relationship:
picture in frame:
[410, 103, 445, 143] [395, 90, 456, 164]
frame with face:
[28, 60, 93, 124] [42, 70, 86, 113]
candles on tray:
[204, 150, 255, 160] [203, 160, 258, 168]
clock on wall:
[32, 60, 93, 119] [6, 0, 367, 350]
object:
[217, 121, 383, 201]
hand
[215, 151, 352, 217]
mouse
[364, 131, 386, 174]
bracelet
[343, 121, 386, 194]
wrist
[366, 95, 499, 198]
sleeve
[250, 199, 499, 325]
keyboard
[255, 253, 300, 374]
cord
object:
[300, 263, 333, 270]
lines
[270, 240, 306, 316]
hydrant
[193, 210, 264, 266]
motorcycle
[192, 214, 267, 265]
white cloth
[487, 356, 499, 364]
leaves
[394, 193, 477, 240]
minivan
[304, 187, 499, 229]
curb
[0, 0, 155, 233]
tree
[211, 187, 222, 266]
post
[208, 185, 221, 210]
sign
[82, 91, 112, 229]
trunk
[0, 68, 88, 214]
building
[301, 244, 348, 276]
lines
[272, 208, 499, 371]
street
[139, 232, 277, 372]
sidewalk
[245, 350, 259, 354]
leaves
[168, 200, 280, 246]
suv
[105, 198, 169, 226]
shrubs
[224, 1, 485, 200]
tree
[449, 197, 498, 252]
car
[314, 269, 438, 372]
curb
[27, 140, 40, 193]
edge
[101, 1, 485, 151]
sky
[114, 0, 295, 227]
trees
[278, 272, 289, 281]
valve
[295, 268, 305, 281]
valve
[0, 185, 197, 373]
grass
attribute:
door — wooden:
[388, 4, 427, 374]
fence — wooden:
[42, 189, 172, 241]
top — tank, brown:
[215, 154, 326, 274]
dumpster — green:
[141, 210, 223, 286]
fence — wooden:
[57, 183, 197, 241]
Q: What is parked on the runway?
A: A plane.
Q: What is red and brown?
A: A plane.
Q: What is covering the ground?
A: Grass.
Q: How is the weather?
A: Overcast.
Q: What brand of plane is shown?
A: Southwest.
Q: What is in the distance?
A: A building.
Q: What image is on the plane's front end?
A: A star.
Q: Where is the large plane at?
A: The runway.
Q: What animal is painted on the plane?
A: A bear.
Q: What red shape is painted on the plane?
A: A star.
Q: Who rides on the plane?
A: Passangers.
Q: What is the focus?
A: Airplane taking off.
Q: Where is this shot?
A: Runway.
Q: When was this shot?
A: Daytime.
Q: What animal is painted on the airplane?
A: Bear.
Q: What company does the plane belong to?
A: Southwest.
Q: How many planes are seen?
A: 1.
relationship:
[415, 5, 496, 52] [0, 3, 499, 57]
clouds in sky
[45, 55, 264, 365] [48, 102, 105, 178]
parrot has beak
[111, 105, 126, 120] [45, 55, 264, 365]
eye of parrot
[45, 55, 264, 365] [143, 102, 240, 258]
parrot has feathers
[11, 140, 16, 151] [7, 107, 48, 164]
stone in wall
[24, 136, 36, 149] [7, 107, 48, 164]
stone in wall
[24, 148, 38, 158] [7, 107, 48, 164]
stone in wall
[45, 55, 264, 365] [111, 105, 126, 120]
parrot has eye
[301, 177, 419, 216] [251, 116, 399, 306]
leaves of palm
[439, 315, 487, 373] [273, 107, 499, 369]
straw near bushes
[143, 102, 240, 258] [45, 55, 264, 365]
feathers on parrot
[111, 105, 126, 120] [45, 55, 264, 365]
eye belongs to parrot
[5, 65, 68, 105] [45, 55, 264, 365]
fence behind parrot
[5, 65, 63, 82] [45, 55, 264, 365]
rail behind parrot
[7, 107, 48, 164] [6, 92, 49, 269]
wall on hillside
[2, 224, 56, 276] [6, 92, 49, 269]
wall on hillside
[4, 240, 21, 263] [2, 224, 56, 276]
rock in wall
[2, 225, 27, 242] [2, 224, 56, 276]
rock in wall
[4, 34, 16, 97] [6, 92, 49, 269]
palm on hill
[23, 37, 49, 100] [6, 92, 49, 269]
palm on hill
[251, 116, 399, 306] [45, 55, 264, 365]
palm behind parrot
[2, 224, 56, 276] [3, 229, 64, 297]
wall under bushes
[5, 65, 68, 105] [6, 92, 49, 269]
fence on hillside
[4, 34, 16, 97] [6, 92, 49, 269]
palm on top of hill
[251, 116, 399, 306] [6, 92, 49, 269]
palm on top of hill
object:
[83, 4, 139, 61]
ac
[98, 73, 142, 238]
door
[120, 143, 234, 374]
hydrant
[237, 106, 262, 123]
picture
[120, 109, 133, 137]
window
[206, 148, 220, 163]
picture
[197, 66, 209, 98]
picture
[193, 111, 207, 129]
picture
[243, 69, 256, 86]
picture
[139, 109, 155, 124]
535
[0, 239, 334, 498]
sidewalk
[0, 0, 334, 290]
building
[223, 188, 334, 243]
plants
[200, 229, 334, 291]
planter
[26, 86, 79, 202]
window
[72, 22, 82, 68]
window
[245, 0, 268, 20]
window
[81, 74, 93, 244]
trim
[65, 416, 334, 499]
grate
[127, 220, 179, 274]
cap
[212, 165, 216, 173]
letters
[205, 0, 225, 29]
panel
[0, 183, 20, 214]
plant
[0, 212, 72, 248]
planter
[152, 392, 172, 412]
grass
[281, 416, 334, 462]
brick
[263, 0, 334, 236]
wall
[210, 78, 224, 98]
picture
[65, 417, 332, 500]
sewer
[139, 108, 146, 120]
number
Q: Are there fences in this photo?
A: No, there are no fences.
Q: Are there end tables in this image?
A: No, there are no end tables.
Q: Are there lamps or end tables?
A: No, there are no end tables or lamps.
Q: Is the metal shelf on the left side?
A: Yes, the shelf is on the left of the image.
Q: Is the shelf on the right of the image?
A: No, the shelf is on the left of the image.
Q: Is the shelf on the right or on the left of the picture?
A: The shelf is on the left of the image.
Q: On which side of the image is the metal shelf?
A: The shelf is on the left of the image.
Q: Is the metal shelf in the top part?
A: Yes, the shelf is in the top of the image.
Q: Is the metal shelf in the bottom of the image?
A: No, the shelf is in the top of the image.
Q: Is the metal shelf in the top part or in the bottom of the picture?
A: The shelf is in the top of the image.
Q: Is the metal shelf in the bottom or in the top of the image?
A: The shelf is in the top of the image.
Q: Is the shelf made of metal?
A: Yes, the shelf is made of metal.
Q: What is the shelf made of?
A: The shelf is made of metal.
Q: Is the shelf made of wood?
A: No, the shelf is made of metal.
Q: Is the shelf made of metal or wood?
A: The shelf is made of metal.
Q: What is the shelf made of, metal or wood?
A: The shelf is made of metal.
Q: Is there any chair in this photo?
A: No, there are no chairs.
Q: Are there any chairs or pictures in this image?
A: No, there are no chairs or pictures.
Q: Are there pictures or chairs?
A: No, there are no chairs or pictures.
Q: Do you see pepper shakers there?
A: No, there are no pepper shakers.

■ What needs to be done: Copy every record above word for word, keeping each line the same.

■ Answer to this exercise:
relationship:
picture in frame:
[410, 103, 445, 143] [395, 90, 456, 164]
frame with face:
[28, 60, 93, 124] [42, 70, 86, 113]
candles on tray:
[204, 150, 255, 160] [203, 160, 258, 168]
clock on wall:
[32, 60, 93, 119] [6, 0, 367, 350]
object:
[217, 121, 383, 201]
hand
[215, 151, 352, 217]
mouse
[364, 131, 386, 174]
bracelet
[343, 121, 386, 194]
wrist
[366, 95, 499, 198]
sleeve
[250, 199, 499, 325]
keyboard
[255, 253, 300, 374]
cord
object:
[300, 263, 333, 270]
lines
[270, 240, 306, 316]
hydrant
[193, 210, 264, 266]
motorcycle
[192, 214, 267, 265]
white cloth
[487, 356, 499, 364]
leaves
[394, 193, 477, 240]
minivan
[304, 187, 499, 229]
curb
[0, 0, 155, 233]
tree
[211, 187, 222, 266]
post
[208, 185, 221, 210]
sign
[82, 91, 112, 229]
trunk
[0, 68, 88, 214]
building
[301, 244, 348, 276]
lines
[272, 208, 499, 371]
street
[139, 232, 277, 372]
sidewalk
[245, 350, 259, 354]
leaves
[168, 200, 280, 246]
suv
[105, 198, 169, 226]
shrubs
[224, 1, 485, 200]
tree
[449, 197, 498, 252]
car
[314, 269, 438, 372]
curb
[27, 140, 40, 193]
edge
[101, 1, 485, 151]
sky
[114, 0, 295, 227]
trees
[278, 272, 289, 281]
valve
[295, 268, 305, 281]
valve
[0, 185, 197, 373]
grass
attribute:
door — wooden:
[388, 4, 427, 374]
fence — wooden:
[42, 189, 172, 241]
top — tank, brown:
[215, 154, 326, 274]
dumpster — green:
[141, 210, 223, 286]
fence — wooden:
[57, 183, 197, 241]
Q: What is parked on the runway?
A: A plane.
Q: What is red and brown?
A: A plane.
Q: What is covering the ground?
A: Grass.
Q: How is the weather?
A: Overcast.
Q: What brand of plane is shown?
A: Southwest.
Q: What is in the distance?
A: A building.
Q: What image is on the plane's front end?
A: A star.
Q: Where is the large plane at?
A: The runway.
Q: What animal is painted on the plane?
A: A bear.
Q: What red shape is painted on the plane?
A: A star.
Q: Who rides on the plane?
A: Passangers.
Q: What is the focus?
A: Airplane taking off.
Q: Where is this shot?
A: Runway.
Q: When was this shot?
A: Daytime.
Q: What animal is painted on the airplane?
A: Bear.
Q: What company does the plane belong to?
A: Southwest.
Q: How many planes are seen?
A: 1.
relationship:
[415, 5, 496, 52] [0, 3, 499, 57]
clouds in sky
[45, 55, 264, 365] [48, 102, 105, 178]
parrot has beak
[111, 105, 126, 120] [45, 55, 264, 365]
eye of parrot
[45, 55, 264, 365] [143, 102, 240, 258]
parrot has feathers
[11, 140, 16, 151] [7, 107, 48, 164]
stone in wall
[24, 136, 36, 149] [7, 107, 48, 164]
stone in wall
[24, 148, 38, 158] [7, 107, 48, 164]
stone in wall
[45, 55, 264, 365] [111, 105, 126, 120]
parrot has eye
[301, 177, 419, 216] [251, 116, 399, 306]
leaves of palm
[439, 315, 487, 373] [273, 107, 499, 369]
straw near bushes
[143, 102, 240, 258] [45, 55, 264, 365]
feathers on parrot
[111, 105, 126, 120] [45, 55, 264, 365]
eye belongs to parrot
[5, 65, 68, 105] [45, 55, 264, 365]
fence behind parrot
[5, 65, 63, 82] [45, 55, 264, 365]
rail behind parrot
[7, 107, 48, 164] [6, 92, 49, 269]
wall on hillside
[2, 224, 56, 276] [6, 92, 49, 269]
wall on hillside
[4, 240, 21, 263] [2, 224, 56, 276]
rock in wall
[2, 225, 27, 242] [2, 224, 56, 276]
rock in wall
[4, 34, 16, 97] [6, 92, 49, 269]
palm on hill
[23, 37, 49, 100] [6, 92, 49, 269]
palm on hill
[251, 116, 399, 306] [45, 55, 264, 365]
palm behind parrot
[2, 224, 56, 276] [3, 229, 64, 297]
wall under bushes
[5, 65, 68, 105] [6, 92, 49, 269]
fence on hillside
[4, 34, 16, 97] [6, 92, 49, 269]
palm on top of hill
[251, 116, 399, 306] [6, 92, 49, 269]
palm on top of hill
object:
[83, 4, 139, 61]
ac
[98, 73, 142, 238]
door
[120, 143, 234, 374]
hydrant
[237, 106, 262, 123]
picture
[120, 109, 133, 137]
window
[206, 148, 220, 163]
picture
[197, 66, 209, 98]
picture
[193, 111, 207, 129]
picture
[243, 69, 256, 86]
picture
[139, 109, 155, 124]
535
[0, 239, 334, 498]
sidewalk
[0, 0, 334, 290]
building
[223, 188, 334, 243]
plants
[200, 229, 334, 291]
planter
[26, 86, 79, 202]
window
[72, 22, 82, 68]
window
[245, 0, 268, 20]
window
[81, 74, 93, 244]
trim
[65, 416, 334, 499]
grate
[127, 220, 179, 274]
cap
[212, 165, 216, 173]
letters
[205, 0, 225, 29]
panel
[0, 183, 20, 214]
plant
[0, 212, 72, 248]
planter
[152, 392, 172, 412]
grass
[281, 416, 334, 462]
brick
[263, 0, 334, 236]
wall
[210, 78, 224, 98]
picture
[65, 417, 332, 500]
sewer
[139, 108, 146, 120]
number
Q: Are there fences in this photo?
A: No, there are no fences.
Q: Are there end tables in this image?
A: No, there are no end tables.
Q: Are there lamps or end tables?
A: No, there are no end tables or lamps.
Q: Is the metal shelf on the left side?
A: Yes, the shelf is on the left of the image.
Q: Is the shelf on the right of the image?
A: No, the shelf is on the left of the image.
Q: Is the shelf on the right or on the left of the picture?
A: The shelf is on the left of the image.
Q: On which side of the image is the metal shelf?
A: The shelf is on the left of the image.
Q: Is the metal shelf in the top part?
A: Yes, the shelf is in the top of the image.
Q: Is the metal shelf in the bottom of the image?
A: No, the shelf is in the top of the image.
Q: Is the metal shelf in the top part or in the bottom of the picture?
A: The shelf is in the top of the image.
Q: Is the metal shelf in the bottom or in the top of the image?
A: The shelf is in the top of the image.
Q: Is the shelf made of metal?
A: Yes, the shelf is made of metal.
Q: What is the shelf made of?
A: The shelf is made of metal.
Q: Is the shelf made of wood?
A: No, the shelf is made of metal.
Q: Is the shelf made of metal or wood?
A: The shelf is made of metal.
Q: What is the shelf made of, metal or wood?
A: The shelf is made of metal.
Q: Is there any chair in this photo?
A: No, there are no chairs.
Q: Are there any chairs or pictures in this image?
A: No, there are no chairs or pictures.
Q: Are there pictures or chairs?
A: No, there are no chairs or pictures.
Q: Do you see pepper shakers there?
A: No, there are no pepper shakers.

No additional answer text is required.